La rhétorique récente de Tokyo indique clairement des préoccupations croissantes concernant les frictions entre les deux rives et un désir d’améliorer les signaux de dissuasion subtils à Pékin, y compris avec les États-Unis et d’autres partenaires démocratiques. L’île la plus à l’ouest du Japon se trouve à moins de 160 km de la côte est de Taïwan. Et le Japon entretient depuis longtemps des relations étroites, quoique non officielles, avec Taipei – des liens qui continuent de s’approfondir aujourd’hui.

Mais Tokyo n’a pas modifié sa position officielle sur Taïwan. Le gouvernement japonais continue également de laisser délibérément ambiguë la réponse probable du Japon à une éventualité à travers le détroit.

De plus, alors que le Japon et les États-Unis sont des alliés proches, si et comment le Japon soutiendrait les forces américaines dans un conflit transdétroit dans lequel les États-Unis sont impliqués mais le Japon lui-même n’a pas été attaqué déclenchera inévitablement des questions constitutionnelles et juridiques internes complexes. La réponse de Tokyo dépendrait en fin de compte des jugements politiques de haut niveau sur la cause du conflit, sa nature spécifique et ses implications pour la paix et la sécurité du Japon.

Sur une note connexe, si le gouvernement américain cherchait à déployer des forces américaines au Japon pour des opérations de combat au niveau régional, selon un accord de 1960, Washington s’engage à engager une « consultation préalable » avec Tokyo.

En bref, bien que Tokyo apprécie clairement ses liens non officiels étendus avec Taipei et recherche la paix et la stabilité à travers le détroit, sa réponse à un hypothétique conflit transdétroit reste une grande inconnue. Il ne faut pas non plus s’attendre à un engagement inconditionnel. Même la posture américaine est aussi intentionnellement ambiguë. Dans les deux cas, cette ambiguïté est à dessein, considérée comme ayant une valeur dissuasive, et semble peu susceptible de changer.

Et après?

Les récentes remarques des dirigeants japonais ne signifient pas que Tokyo s’est engagé à défendre Taïwan si la Chine attaque, ou qu’elle s’engage nécessairement à soutenir militairement les États-Unis si Washington choisit de s’impliquer. Le Japon n’est pas non plus sur le point d’adopter une « loi sur les relations japonaises avec Taiwan ».

Pourtant, cette rhétorique changeante ne se produit pas non plus dans un vide stratégique, diplomatique ou politique.

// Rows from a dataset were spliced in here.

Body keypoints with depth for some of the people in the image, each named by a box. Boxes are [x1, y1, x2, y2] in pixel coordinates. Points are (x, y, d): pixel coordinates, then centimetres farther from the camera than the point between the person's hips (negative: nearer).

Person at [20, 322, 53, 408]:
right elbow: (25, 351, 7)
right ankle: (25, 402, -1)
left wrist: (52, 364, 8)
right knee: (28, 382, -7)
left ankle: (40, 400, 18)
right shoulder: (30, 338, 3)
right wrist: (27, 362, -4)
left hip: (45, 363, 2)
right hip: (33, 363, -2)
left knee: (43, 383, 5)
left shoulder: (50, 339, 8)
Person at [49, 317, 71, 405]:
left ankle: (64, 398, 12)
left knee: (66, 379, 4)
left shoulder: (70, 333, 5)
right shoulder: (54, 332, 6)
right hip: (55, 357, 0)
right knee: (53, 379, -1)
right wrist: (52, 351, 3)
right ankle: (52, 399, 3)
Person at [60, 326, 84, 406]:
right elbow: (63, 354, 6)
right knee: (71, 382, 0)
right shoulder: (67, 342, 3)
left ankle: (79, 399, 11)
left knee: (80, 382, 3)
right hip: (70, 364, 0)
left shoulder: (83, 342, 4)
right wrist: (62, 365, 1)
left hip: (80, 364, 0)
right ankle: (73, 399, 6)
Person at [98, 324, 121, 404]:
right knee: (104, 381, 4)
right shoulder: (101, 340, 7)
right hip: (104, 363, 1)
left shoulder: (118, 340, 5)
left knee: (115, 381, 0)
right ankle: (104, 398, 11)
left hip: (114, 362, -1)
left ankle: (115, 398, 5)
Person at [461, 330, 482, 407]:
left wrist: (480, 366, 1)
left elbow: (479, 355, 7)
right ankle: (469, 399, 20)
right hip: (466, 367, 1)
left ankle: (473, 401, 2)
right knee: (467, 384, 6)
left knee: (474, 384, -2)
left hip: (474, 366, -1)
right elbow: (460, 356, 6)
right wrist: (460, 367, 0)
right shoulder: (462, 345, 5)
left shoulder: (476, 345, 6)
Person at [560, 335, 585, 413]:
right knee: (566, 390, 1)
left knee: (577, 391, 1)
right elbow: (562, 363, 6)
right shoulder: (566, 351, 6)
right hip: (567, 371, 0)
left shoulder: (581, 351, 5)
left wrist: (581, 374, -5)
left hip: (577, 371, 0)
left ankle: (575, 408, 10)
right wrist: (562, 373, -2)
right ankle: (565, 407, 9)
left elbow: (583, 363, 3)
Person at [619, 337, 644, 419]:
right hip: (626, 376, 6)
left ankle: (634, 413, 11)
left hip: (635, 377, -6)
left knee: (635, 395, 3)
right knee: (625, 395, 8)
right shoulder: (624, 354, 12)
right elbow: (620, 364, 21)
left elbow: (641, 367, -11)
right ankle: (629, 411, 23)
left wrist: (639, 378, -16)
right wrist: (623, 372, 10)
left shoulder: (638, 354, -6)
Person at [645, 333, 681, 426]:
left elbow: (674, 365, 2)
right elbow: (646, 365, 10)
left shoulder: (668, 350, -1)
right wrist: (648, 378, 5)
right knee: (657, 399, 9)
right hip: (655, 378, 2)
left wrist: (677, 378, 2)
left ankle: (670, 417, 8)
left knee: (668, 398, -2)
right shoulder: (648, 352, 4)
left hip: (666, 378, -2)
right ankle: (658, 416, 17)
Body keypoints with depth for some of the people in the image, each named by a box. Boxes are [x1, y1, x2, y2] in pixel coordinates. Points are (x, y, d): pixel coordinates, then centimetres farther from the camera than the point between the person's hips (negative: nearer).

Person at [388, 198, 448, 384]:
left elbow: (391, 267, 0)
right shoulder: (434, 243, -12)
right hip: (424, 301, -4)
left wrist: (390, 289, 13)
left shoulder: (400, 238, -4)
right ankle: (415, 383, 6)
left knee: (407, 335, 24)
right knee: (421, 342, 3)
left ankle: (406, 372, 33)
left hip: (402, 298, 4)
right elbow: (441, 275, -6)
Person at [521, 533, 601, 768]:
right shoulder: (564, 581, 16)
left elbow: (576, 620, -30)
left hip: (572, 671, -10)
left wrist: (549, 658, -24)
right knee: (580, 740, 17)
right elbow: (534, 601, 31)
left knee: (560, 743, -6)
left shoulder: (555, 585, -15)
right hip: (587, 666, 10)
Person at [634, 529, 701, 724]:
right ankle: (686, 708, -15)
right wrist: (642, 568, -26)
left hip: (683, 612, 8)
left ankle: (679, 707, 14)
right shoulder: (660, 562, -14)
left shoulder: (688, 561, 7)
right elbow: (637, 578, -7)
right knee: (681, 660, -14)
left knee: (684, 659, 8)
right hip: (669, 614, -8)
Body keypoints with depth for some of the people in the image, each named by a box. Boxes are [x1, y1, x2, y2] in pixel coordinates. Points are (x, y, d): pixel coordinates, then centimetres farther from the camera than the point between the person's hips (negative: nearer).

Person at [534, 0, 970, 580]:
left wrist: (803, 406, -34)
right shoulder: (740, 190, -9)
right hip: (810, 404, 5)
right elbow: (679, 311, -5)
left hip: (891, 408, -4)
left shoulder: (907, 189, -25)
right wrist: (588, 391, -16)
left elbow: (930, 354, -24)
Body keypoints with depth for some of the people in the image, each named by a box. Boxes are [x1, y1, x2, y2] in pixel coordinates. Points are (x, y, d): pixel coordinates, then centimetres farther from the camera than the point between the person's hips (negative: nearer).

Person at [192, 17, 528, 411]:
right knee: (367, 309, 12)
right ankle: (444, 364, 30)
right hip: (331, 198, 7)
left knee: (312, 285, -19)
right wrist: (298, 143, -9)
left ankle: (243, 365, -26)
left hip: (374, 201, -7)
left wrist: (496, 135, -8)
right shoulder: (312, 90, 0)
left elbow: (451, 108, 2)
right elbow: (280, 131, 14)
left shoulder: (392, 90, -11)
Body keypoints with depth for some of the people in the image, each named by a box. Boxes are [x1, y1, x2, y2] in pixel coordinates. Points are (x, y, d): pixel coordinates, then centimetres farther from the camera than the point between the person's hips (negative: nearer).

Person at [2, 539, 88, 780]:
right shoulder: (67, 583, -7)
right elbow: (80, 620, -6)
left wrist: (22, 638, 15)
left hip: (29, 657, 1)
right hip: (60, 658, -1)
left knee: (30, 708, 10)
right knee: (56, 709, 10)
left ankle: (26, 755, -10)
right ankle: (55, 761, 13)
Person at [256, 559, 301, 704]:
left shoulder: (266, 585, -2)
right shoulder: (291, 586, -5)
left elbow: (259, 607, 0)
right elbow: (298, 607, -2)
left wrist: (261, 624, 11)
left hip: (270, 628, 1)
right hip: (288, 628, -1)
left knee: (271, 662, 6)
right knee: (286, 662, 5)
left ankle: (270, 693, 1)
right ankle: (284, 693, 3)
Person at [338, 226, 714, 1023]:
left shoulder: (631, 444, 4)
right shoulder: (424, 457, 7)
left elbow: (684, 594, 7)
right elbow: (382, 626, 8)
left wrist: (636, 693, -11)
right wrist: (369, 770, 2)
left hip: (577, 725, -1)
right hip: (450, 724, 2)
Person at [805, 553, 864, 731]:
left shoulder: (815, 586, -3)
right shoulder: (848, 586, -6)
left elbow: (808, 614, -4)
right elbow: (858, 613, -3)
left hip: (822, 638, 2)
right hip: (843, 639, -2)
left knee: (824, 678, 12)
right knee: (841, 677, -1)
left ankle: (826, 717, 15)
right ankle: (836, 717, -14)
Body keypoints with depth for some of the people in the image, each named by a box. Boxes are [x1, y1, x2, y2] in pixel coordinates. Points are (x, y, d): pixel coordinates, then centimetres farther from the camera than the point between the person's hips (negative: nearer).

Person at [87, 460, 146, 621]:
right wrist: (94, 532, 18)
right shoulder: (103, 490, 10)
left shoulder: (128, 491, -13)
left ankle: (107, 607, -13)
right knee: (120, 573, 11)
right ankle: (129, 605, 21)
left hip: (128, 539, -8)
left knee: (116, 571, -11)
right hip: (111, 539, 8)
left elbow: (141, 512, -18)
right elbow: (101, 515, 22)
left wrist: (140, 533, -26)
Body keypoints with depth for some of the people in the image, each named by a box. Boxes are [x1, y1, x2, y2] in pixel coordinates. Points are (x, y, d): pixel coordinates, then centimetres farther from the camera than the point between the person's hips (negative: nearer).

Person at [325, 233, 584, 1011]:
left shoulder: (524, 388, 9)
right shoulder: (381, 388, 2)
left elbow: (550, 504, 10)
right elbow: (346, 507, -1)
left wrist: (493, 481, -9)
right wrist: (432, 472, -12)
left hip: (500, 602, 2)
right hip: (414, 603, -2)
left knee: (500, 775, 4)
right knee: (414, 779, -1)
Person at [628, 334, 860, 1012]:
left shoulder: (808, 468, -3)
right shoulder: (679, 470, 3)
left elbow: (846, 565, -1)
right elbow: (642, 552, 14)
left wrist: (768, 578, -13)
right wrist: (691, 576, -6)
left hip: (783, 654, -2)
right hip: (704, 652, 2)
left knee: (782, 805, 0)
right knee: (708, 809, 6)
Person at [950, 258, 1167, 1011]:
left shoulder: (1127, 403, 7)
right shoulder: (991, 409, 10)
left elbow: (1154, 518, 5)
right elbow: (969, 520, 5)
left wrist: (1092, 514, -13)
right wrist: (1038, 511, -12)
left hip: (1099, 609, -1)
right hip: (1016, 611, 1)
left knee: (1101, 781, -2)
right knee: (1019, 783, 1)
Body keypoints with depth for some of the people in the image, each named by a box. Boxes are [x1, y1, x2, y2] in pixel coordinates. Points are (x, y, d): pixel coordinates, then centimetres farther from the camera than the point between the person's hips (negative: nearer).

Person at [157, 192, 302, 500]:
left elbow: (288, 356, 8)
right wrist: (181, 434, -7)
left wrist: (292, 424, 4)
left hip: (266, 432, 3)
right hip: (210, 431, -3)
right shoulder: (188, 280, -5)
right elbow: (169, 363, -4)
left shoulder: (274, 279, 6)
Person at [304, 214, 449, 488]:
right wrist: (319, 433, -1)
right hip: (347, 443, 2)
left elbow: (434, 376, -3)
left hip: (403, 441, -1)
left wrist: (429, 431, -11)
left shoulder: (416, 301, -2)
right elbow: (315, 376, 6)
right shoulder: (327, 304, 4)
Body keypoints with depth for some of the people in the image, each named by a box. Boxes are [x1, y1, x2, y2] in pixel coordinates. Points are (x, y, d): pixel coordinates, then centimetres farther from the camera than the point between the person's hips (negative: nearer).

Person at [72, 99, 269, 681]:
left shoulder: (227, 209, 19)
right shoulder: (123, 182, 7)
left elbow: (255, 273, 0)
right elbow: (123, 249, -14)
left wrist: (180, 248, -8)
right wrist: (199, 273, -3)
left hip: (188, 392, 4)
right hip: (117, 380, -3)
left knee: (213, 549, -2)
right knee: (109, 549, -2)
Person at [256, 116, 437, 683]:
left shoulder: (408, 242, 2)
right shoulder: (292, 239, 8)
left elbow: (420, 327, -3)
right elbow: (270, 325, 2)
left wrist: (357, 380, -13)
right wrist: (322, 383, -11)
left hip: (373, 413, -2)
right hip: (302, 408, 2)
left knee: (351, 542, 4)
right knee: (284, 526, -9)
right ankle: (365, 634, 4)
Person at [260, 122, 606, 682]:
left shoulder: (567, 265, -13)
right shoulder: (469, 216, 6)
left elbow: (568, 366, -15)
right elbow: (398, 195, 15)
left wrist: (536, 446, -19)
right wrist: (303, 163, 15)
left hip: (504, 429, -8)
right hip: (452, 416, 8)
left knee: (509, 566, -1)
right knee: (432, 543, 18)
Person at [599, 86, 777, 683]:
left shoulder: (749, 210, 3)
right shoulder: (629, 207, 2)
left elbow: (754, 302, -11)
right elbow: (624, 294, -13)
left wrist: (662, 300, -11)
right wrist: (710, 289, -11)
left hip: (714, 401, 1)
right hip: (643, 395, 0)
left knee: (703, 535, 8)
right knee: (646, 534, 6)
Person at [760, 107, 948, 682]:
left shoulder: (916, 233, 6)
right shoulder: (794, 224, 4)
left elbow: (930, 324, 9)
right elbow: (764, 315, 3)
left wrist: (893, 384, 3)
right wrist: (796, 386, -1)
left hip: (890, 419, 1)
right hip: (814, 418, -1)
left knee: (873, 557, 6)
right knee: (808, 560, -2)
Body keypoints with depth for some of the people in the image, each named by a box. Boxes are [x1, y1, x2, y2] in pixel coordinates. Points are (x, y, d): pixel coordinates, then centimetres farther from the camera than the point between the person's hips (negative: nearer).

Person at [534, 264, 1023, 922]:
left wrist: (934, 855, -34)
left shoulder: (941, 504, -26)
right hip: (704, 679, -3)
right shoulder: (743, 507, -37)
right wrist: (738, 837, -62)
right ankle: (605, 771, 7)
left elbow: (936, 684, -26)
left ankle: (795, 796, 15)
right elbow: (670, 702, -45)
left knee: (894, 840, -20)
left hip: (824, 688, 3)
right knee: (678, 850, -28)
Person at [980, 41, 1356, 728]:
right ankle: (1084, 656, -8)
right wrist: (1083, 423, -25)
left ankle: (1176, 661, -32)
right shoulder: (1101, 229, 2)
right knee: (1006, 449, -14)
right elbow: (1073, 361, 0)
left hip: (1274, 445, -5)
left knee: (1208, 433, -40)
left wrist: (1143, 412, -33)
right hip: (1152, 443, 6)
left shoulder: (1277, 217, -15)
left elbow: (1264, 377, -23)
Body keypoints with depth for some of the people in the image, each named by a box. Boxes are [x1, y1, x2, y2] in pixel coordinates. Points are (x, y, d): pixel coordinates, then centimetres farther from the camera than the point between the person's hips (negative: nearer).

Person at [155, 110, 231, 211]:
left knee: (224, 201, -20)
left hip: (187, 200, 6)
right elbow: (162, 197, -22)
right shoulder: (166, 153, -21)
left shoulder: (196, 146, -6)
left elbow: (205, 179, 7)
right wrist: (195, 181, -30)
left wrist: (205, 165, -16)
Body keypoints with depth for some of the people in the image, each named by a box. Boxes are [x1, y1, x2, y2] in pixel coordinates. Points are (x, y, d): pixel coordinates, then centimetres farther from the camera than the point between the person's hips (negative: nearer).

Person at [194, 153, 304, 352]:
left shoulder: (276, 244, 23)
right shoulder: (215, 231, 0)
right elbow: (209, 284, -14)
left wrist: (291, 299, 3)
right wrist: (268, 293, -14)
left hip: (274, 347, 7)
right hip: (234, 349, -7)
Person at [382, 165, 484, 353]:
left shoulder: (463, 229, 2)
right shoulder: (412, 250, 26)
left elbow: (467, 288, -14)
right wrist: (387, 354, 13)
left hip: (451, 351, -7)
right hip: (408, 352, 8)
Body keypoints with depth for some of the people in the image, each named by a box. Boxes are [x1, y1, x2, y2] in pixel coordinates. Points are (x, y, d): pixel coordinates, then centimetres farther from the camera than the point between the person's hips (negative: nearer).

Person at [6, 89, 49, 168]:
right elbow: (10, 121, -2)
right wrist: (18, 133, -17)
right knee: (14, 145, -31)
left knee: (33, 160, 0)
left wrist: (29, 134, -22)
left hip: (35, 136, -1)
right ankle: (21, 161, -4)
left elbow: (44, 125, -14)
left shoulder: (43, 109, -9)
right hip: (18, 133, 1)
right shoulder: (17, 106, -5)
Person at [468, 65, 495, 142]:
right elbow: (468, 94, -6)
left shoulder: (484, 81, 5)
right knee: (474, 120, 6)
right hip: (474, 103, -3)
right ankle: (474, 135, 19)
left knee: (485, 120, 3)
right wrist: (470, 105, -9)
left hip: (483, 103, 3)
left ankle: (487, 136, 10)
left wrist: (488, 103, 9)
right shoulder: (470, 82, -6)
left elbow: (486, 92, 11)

Nous avons constaté à Tokyo des inquiétudes très vives concernant le pouvoir croissant de la Chine et ses politiques coercitives, y compris envers la démocratie à Taïwan, ainsi que des efforts importants pour renforcer les liens de sécurité avec Washington et d’autres alliés des États-Unis. En outre, la coopération pratique des États-Unis et du Japon avec Taipei s’approfondit. Les expéditions étroitement coordonnées de vaccins contre le coronavirus à Taïwan – la troisième expédition du Japon est arrivée le mois dernier – en sont un exemple.

Les déclarations récentes, associées à la déclaration de juin du ministre de la Défense Nobuo Kishi selon laquelle « la paix et la stabilité de Taïwan sont directement liées au Japon » et la couverture sans précédent de Taïwan et de la dynamique entre les deux rives du détroit dans le nouveau livre blanc sur la défense du Japon, montrent clairement que être un espace important à surveiller.